俺たちの通う翔陽高校では、2年次に修学旅行がある。そして行き先は現在の蘇芳聡太郎理事長になってから一貫して決まっていた。


「ねーえー、波瑠と連絡つかないんだけど…大丈夫かな?」


「ここ数日会ってないが、まさか忘れてるわけじゃないよな」


彼方のスマホを覗いて言った。学校集合で今は空港。ここで間に合わなければ修学旅行は置いていかれる。


「…波瑠さんなら家の用事で来れないって連絡きてるぞ」


人数確認するために後ろまで歩いてきて通りかかった高田屋(担任)がきょとんとして言う。‪それに青龍幹部2年生組の俺、彼方そして下っぱ代表の優は顔を見合わせる。(一年の杏里・剣斗は留守番)


まあかなり急な決定で慌ててたからなぁ、と言い残して離れていく高田屋。


そして引率の蘇芳理事長を先頭に翔陽高校2年生は修学旅行先へと向かう飛行機に乗り込んだ。


『Good morning, ladies and gentlemen.
Welcome aboard Japan Airlines flight 770 to “Beijing”.』


_________
_____
__

「僕ひっさびさに飛行機なんて乗ったよ…疲れた」


「彼方さん検査に引っかかってましたもんね」


無事中国、北京に着いた俺たちは迎えのバスの1番後ろの席でぐったりとしていた。日本からは近いがやはり疲れる。
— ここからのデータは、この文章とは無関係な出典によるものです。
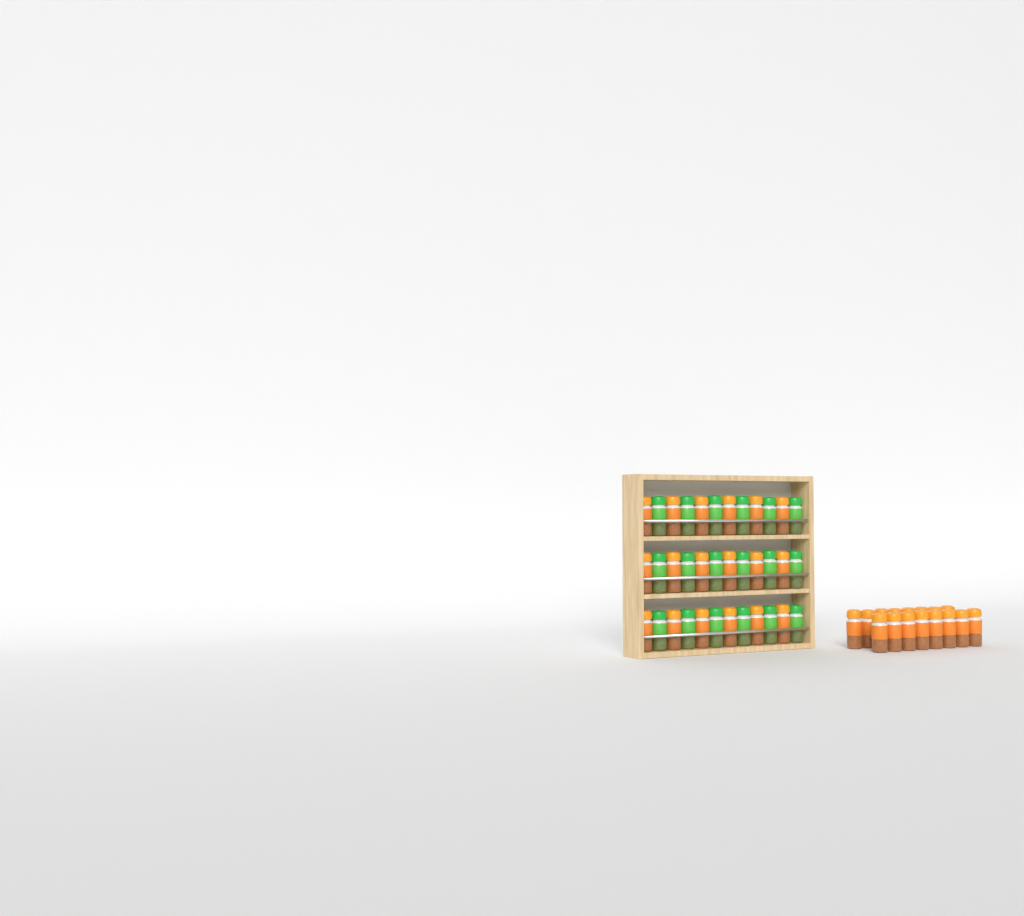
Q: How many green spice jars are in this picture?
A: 18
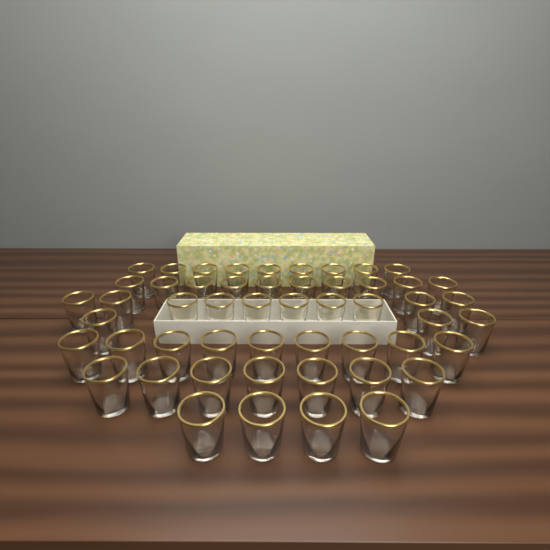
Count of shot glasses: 52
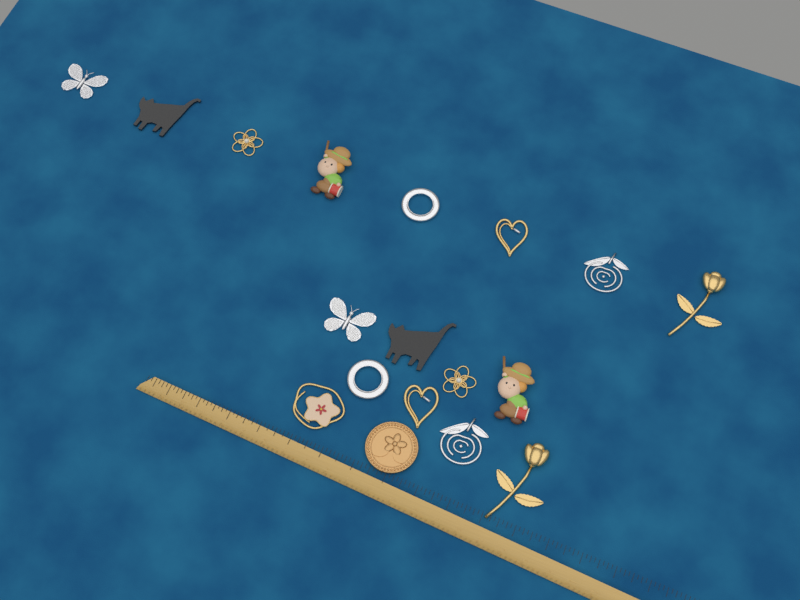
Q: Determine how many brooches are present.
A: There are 18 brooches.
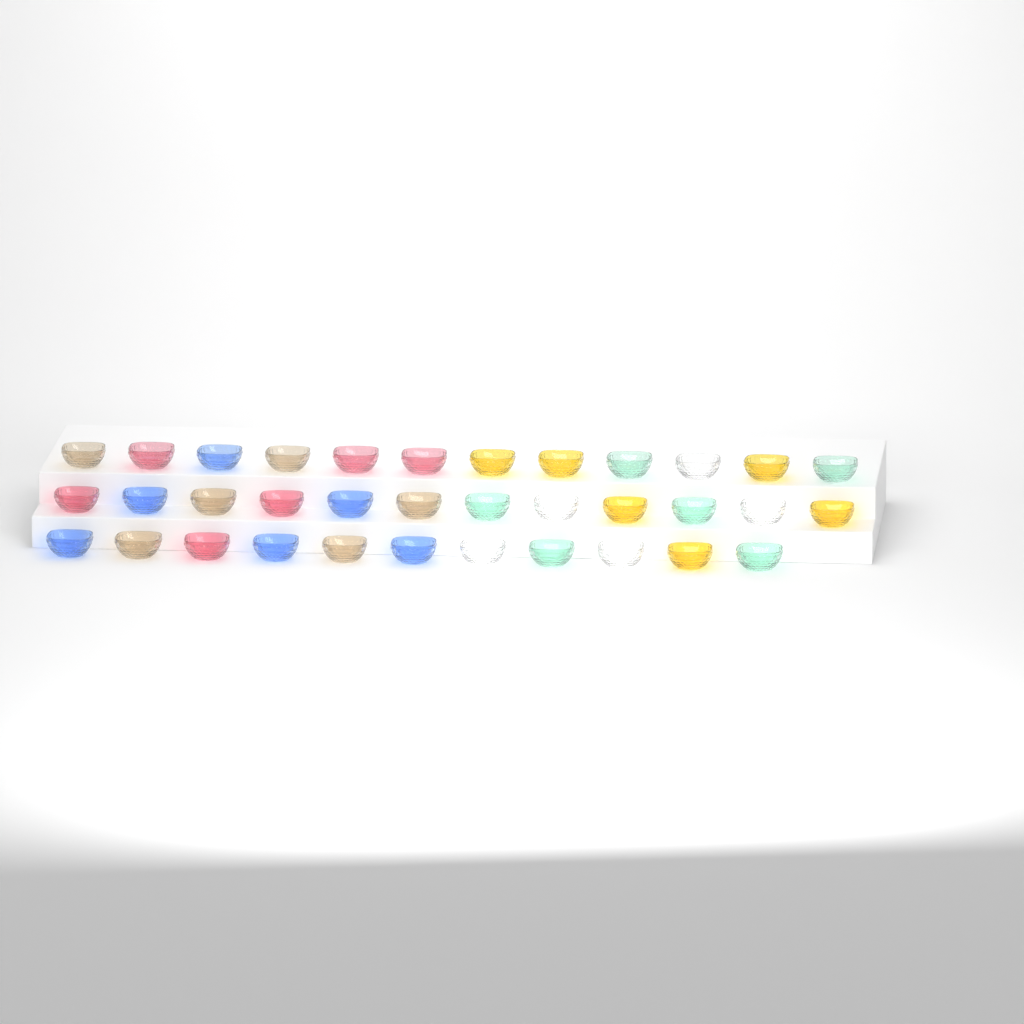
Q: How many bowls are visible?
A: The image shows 35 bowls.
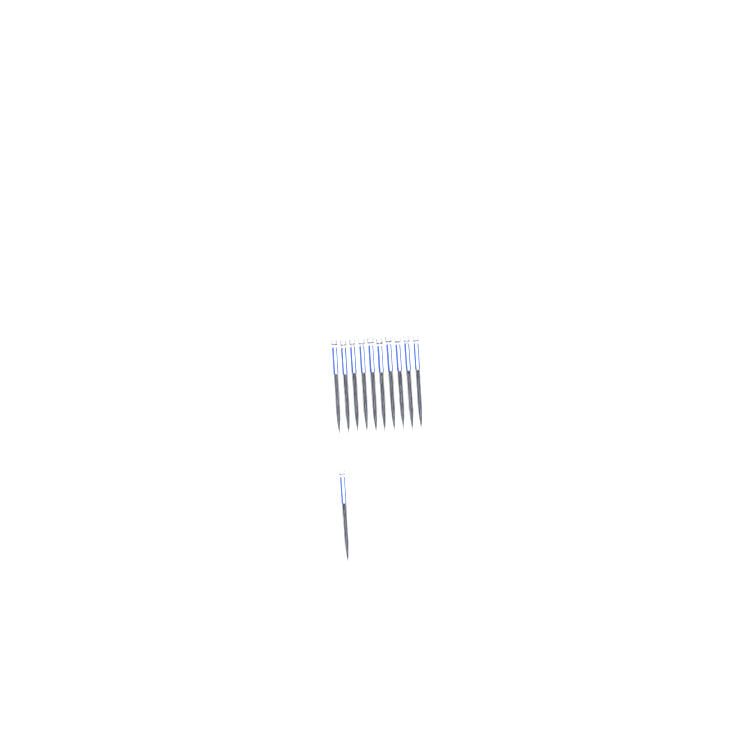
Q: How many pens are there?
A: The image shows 11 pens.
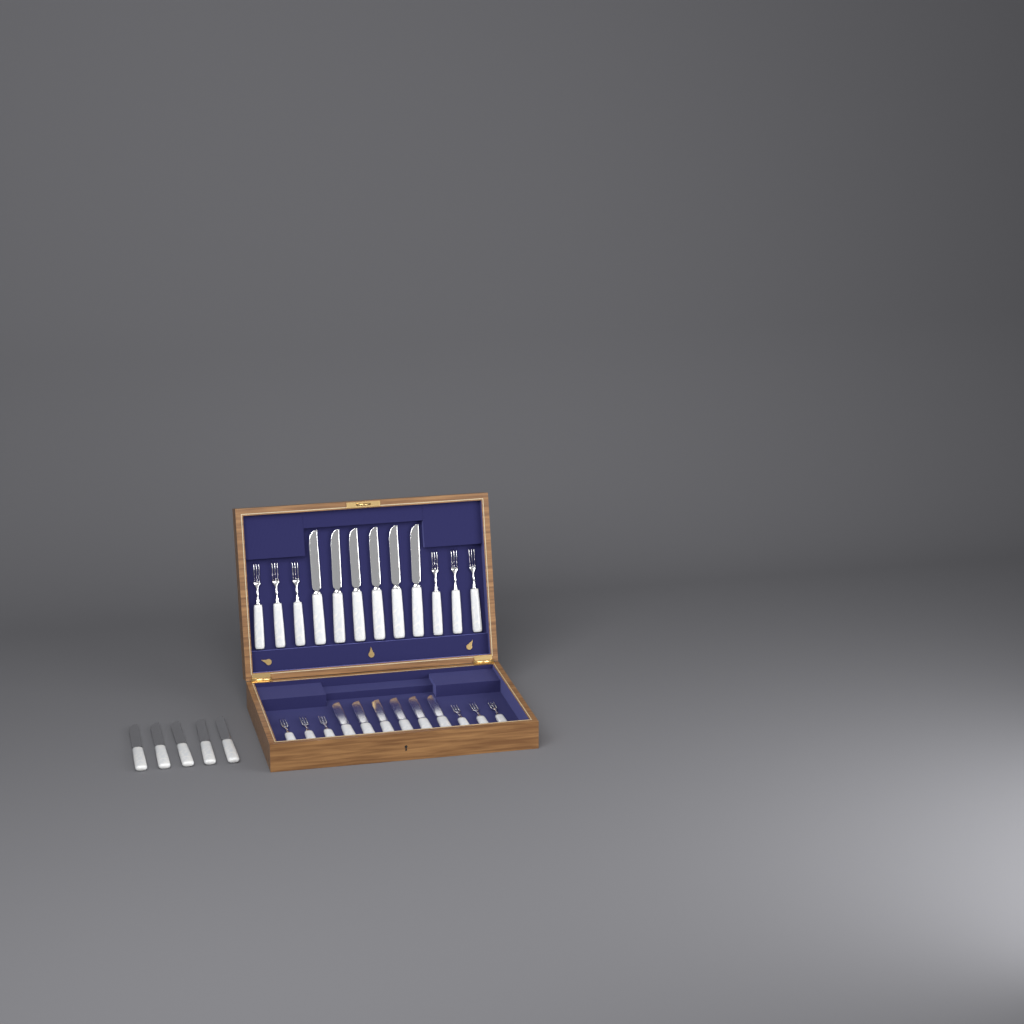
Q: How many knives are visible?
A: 17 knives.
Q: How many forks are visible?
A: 12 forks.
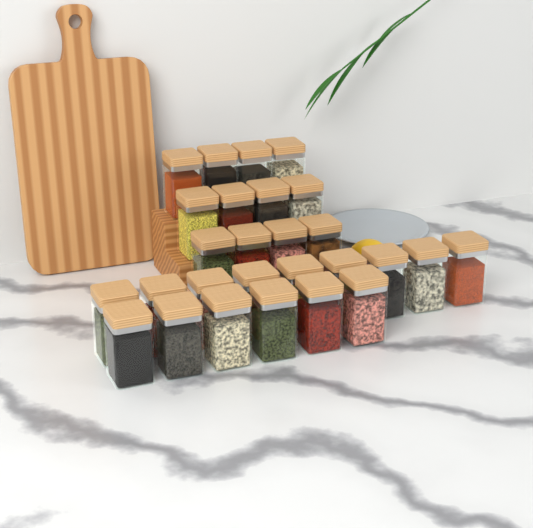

今日はホテルに荷物を置いた後、自由行動の予定だ。俺たちもどこか適当に歩くか…と話していれば理事長に呼び止められる。


「お前らは別な!」


「えっ?!」「はい?」「……」


ロビーのソファに座っていた理事長は今まさに出ようとしている俺たちにニコニコしながら話す。


「青龍幹部とか下っぱの中でも偉い奴には特別プログラムを用意してありまぁす」


「特別ってなになに!?楽しそう!!」


食いつく彼方に理事長はニンマリ。なんだか面倒事に巻き込まれそうで俺と優は顔を見合わせた。


「全員素顔を隠すために仮面をつけて参加する、愛蔵渦巻く夜の社会。行くでしょ、仮面舞踏会(マスカレード)



そして俺たちは今夜、普通の舞踏会も行ったことないのに、マスカレードに参加することになる。